__TASK PROMPT__
Please repeat the records, word for word and without gaps.

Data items
○ ○ ○ ○ ○ ○ ○
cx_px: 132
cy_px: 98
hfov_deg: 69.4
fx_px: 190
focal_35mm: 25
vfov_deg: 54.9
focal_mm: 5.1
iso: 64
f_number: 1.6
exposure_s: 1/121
○ ○ ○ ○ ○ ○ ○
__SOLUTION TO THIS TASK__
cx_px: 132
cy_px: 98
hfov_deg: 69.4
fx_px: 190
focal_35mm: 25
vfov_deg: 54.9
focal_mm: 5.1
iso: 64
f_number: 1.6
exposure_s: 1/121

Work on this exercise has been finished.